**To do**
Your copy of the data should leave out the images and match everything else exactly.

***** Provided data

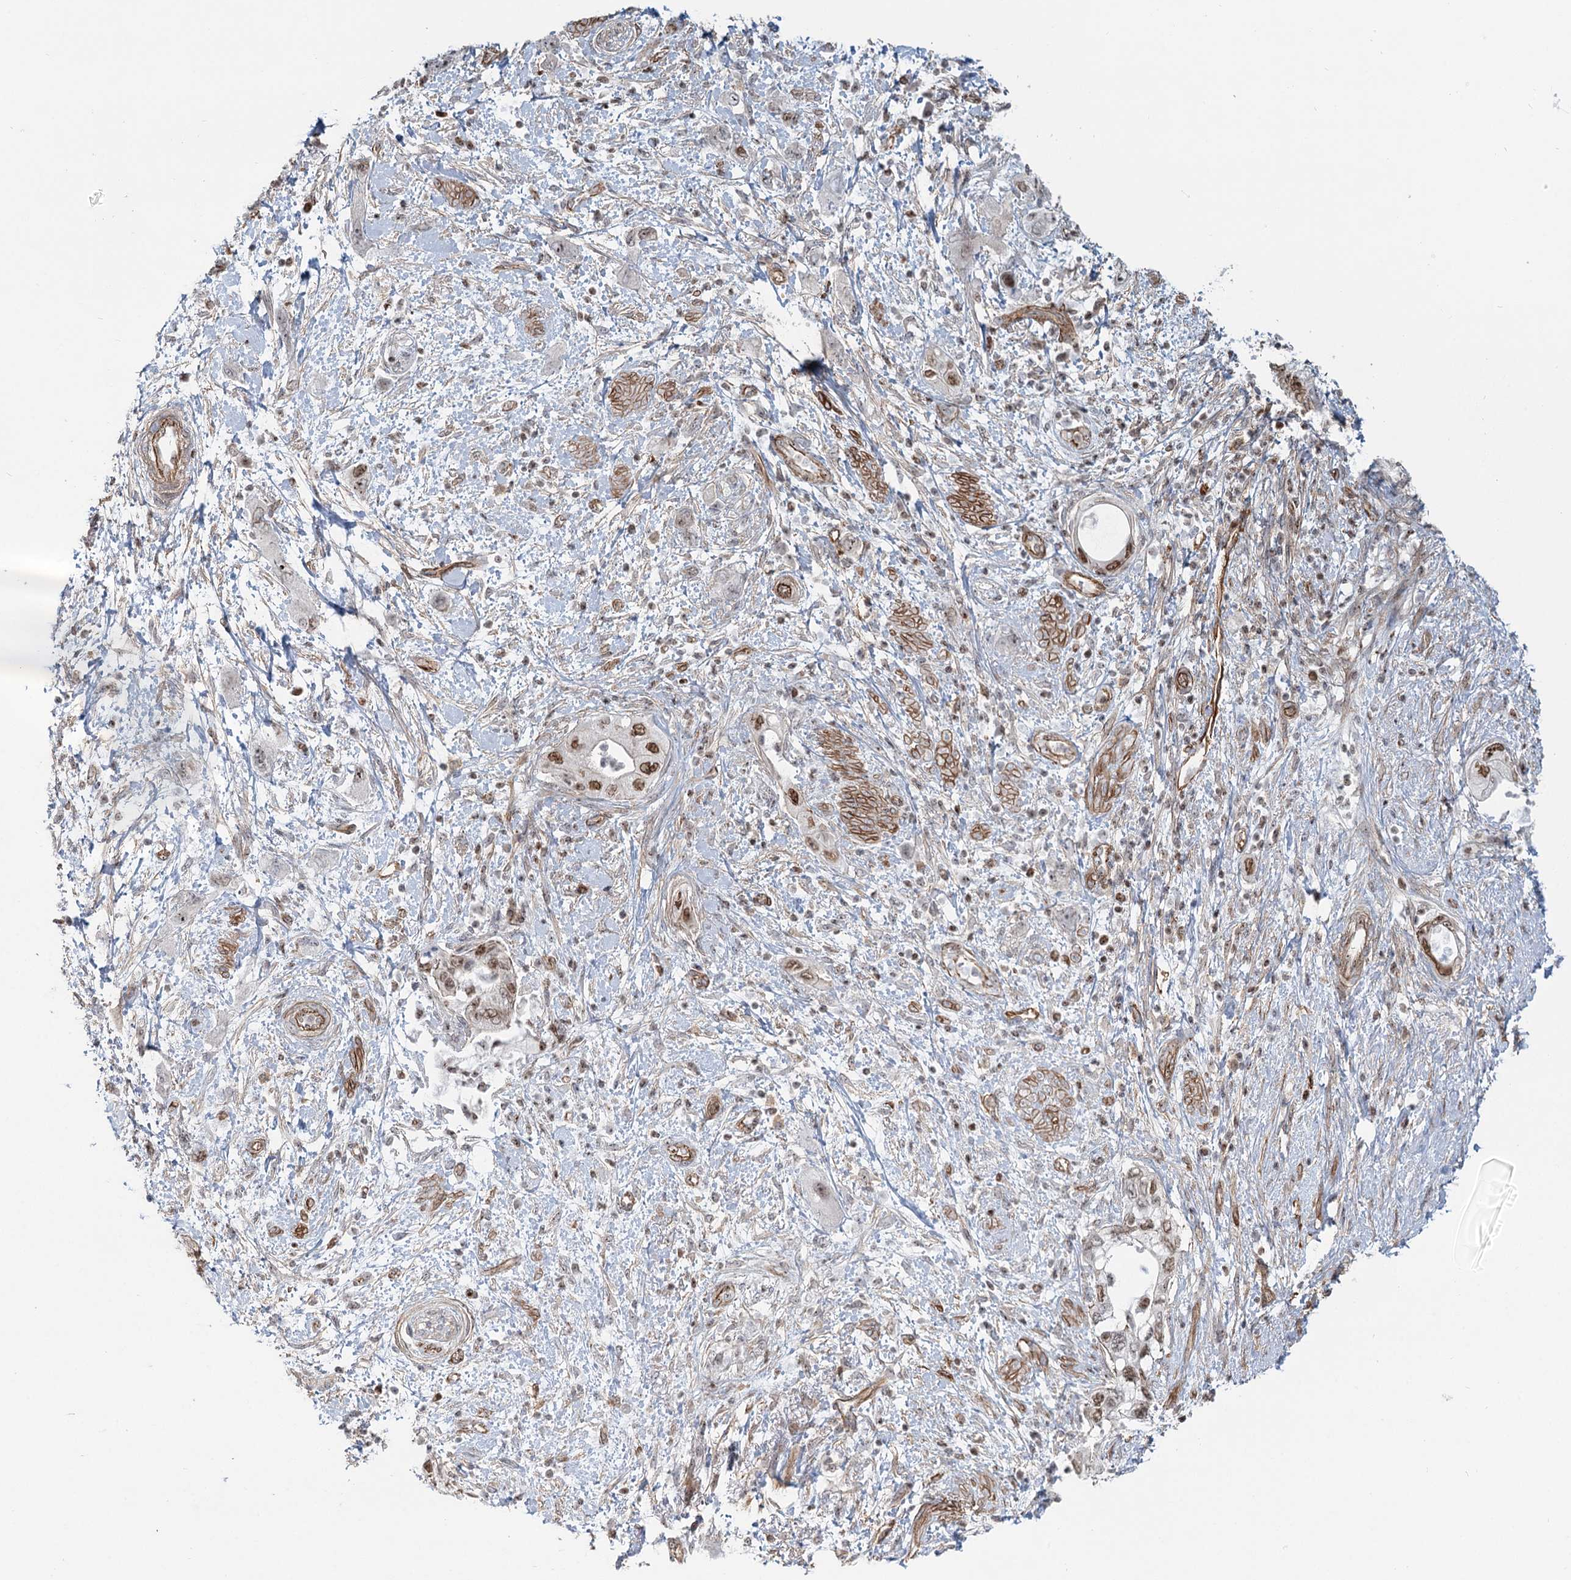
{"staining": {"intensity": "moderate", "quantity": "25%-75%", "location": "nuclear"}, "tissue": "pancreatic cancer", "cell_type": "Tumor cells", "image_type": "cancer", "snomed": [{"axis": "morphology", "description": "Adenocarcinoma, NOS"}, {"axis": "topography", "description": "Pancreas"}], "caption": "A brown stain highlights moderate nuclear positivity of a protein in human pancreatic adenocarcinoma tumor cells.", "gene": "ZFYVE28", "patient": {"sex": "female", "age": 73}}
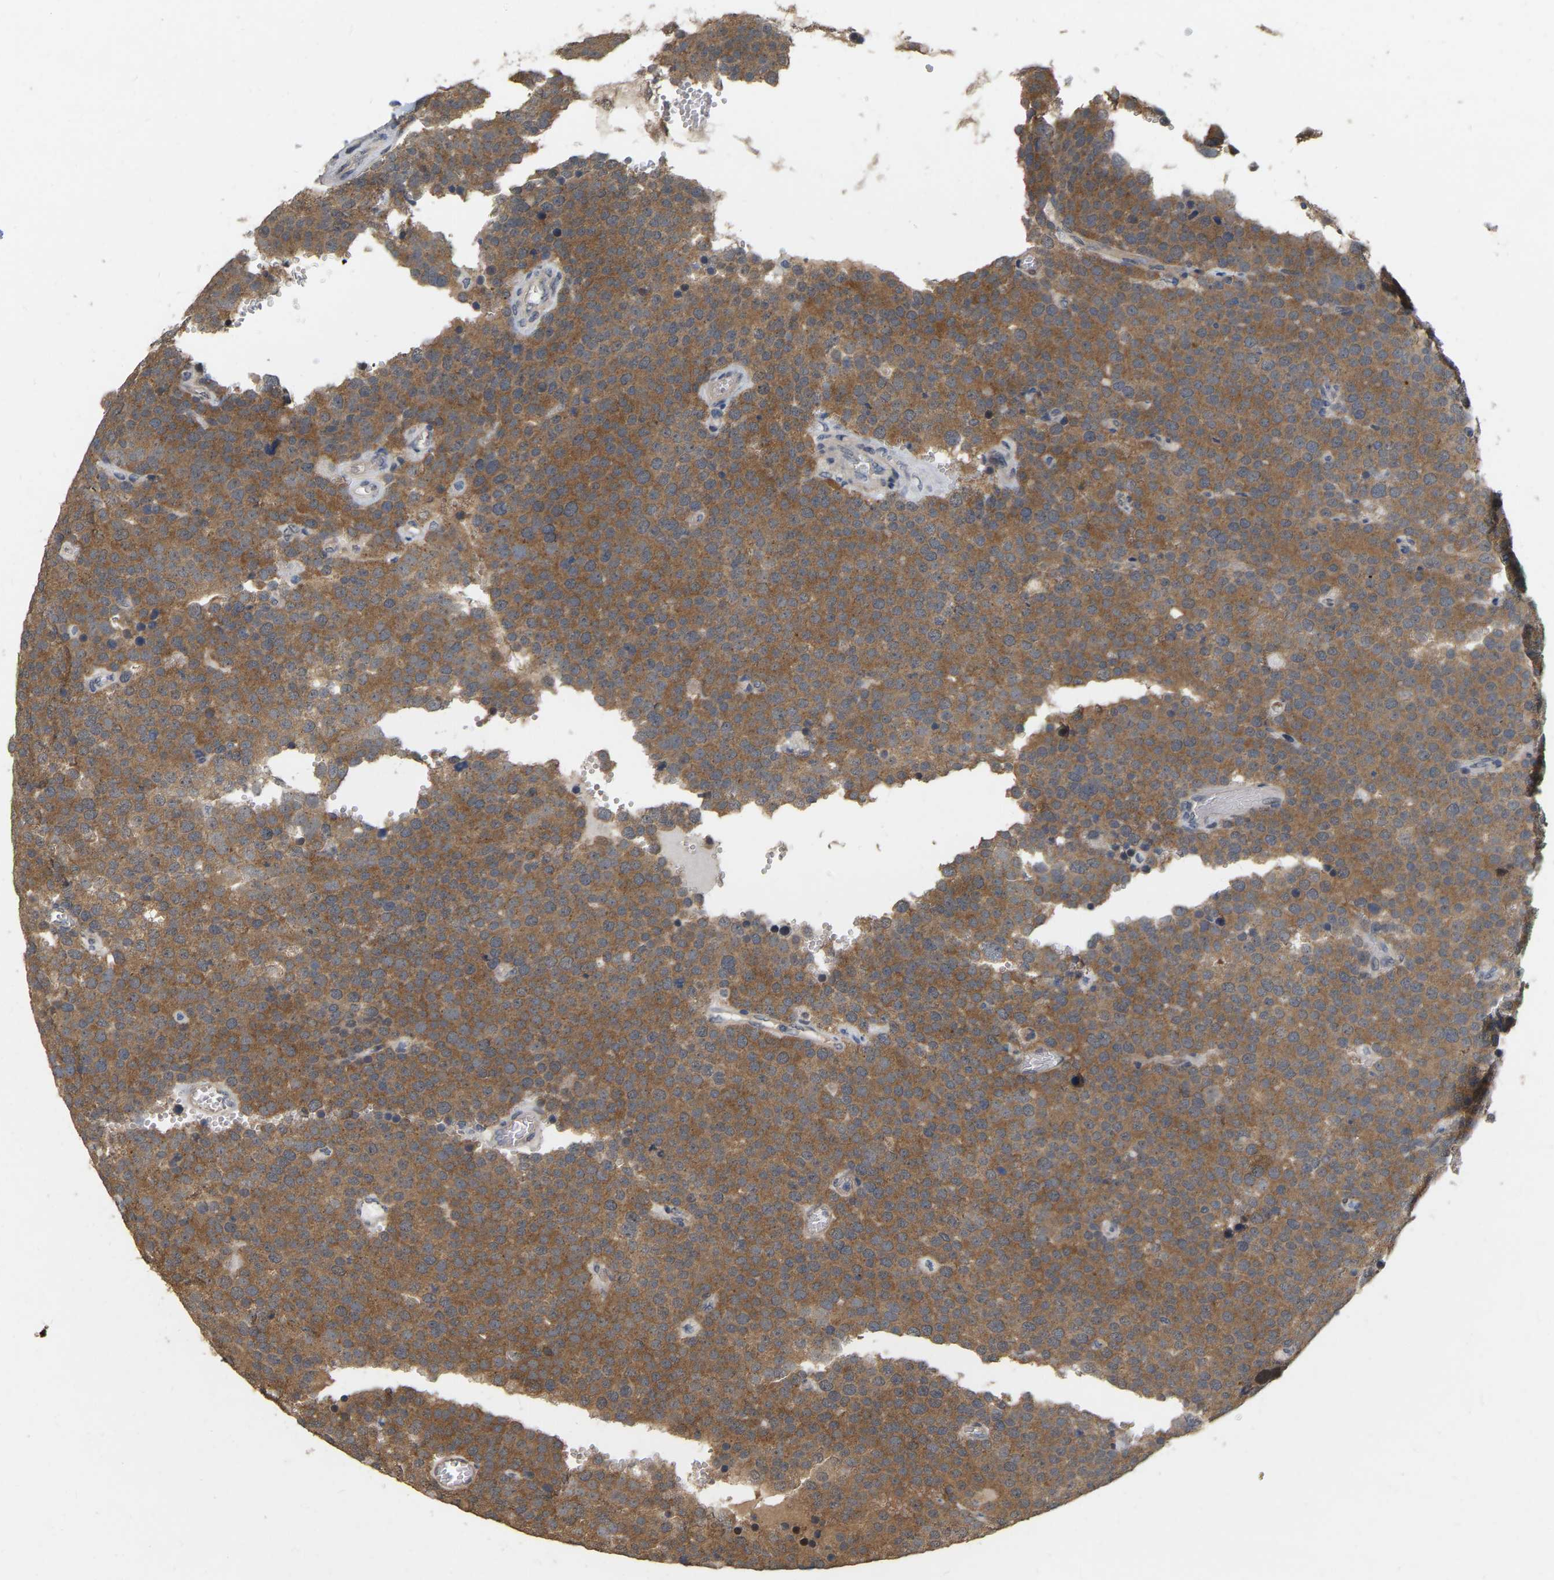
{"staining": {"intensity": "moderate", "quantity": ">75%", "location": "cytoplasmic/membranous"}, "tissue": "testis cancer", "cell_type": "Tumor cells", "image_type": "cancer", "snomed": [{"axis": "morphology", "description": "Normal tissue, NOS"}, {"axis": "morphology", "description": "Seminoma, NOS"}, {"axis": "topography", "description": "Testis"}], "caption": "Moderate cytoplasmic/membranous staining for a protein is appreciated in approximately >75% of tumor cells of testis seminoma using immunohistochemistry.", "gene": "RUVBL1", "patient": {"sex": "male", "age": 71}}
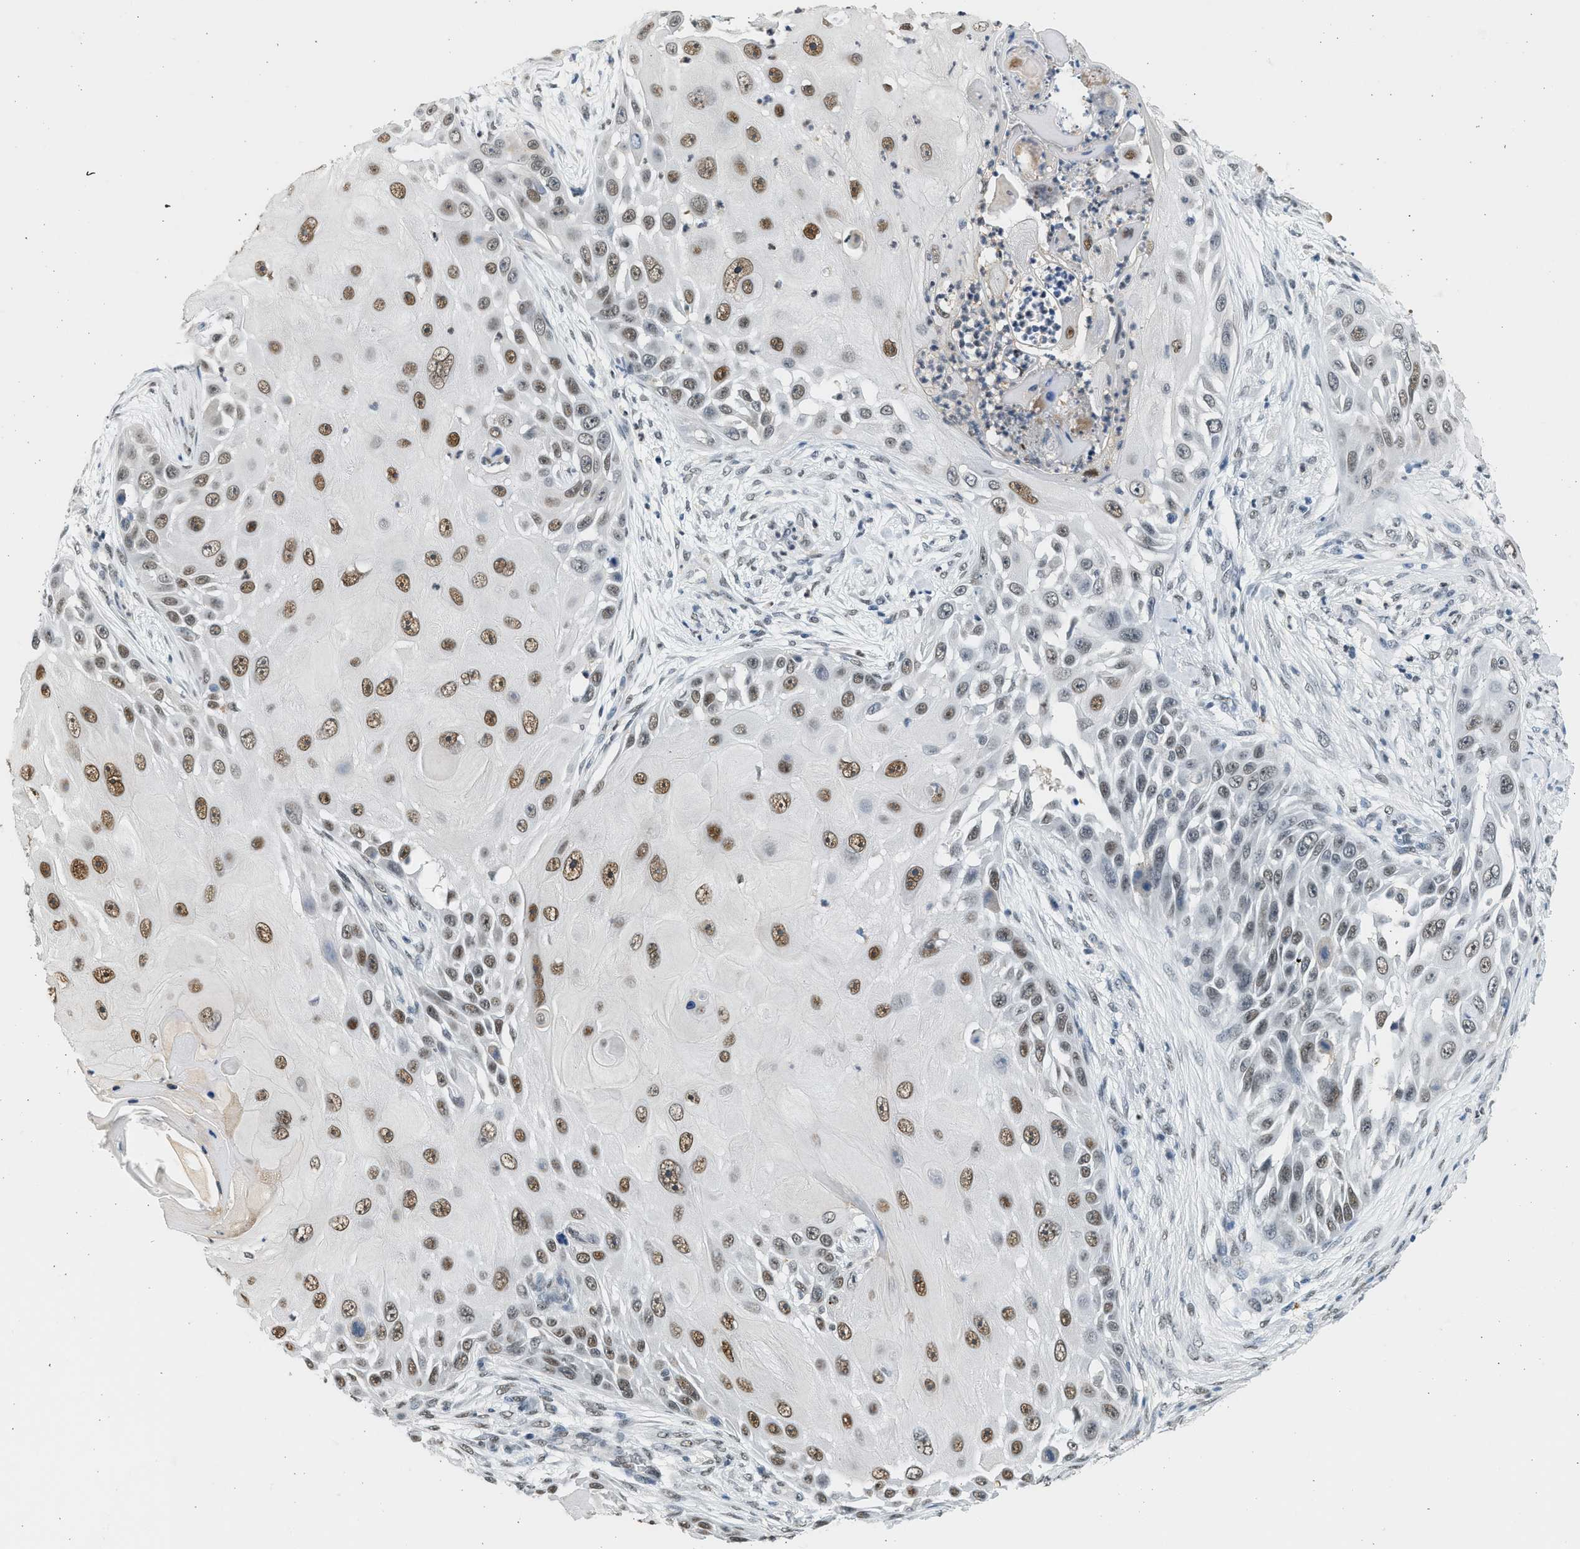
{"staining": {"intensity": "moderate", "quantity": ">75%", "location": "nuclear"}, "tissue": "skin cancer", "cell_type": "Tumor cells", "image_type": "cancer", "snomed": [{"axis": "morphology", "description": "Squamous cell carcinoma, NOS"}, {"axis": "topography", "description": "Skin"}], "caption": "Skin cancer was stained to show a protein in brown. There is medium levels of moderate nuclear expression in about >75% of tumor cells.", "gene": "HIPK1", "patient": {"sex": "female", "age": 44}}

**********

**Task result**
{"staining": {"intensity": "moderate", "quantity": "25%-75%", "location": "nuclear"}, "tissue": "pancreatic cancer", "cell_type": "Tumor cells", "image_type": "cancer", "snomed": [{"axis": "morphology", "description": "Adenocarcinoma, NOS"}, {"axis": "topography", "description": "Pancreas"}], "caption": "A brown stain highlights moderate nuclear positivity of a protein in human pancreatic adenocarcinoma tumor cells.", "gene": "ZFYVE28", "patient": {"sex": "female", "age": 73}}
{"staining": {"intensity": "moderate", "quantity": ">75%", "location": "cytoplasmic/membranous"}, "tissue": "testis cancer", "cell_type": "Tumor cells", "image_type": "cancer", "snomed": [{"axis": "morphology", "description": "Normal tissue, NOS"}, {"axis": "morphology", "description": "Seminoma, NOS"}, {"axis": "topography", "description": "Testis"}], "caption": "Moderate cytoplasmic/membranous staining for a protein is appreciated in approximately >75% of tumor cells of testis seminoma using immunohistochemistry.", "gene": "RUVBL1", "patient": {"sex": "male", "age": 71}}
{"staining": {"intensity": "moderate", "quantity": ">75%", "location": "nuclear"}, "tissue": "skin cancer", "cell_type": "Tumor cells", "image_type": "cancer", "snomed": [{"axis": "morphology", "description": "Squamous cell carcinoma, NOS"}, {"axis": "topography", "description": "Skin"}], "caption": "Skin cancer was stained to show a protein in brown. There is medium levels of moderate nuclear expression in about >75% of tumor cells.", "gene": "HIPK1", "patient": {"sex": "female", "age": 44}}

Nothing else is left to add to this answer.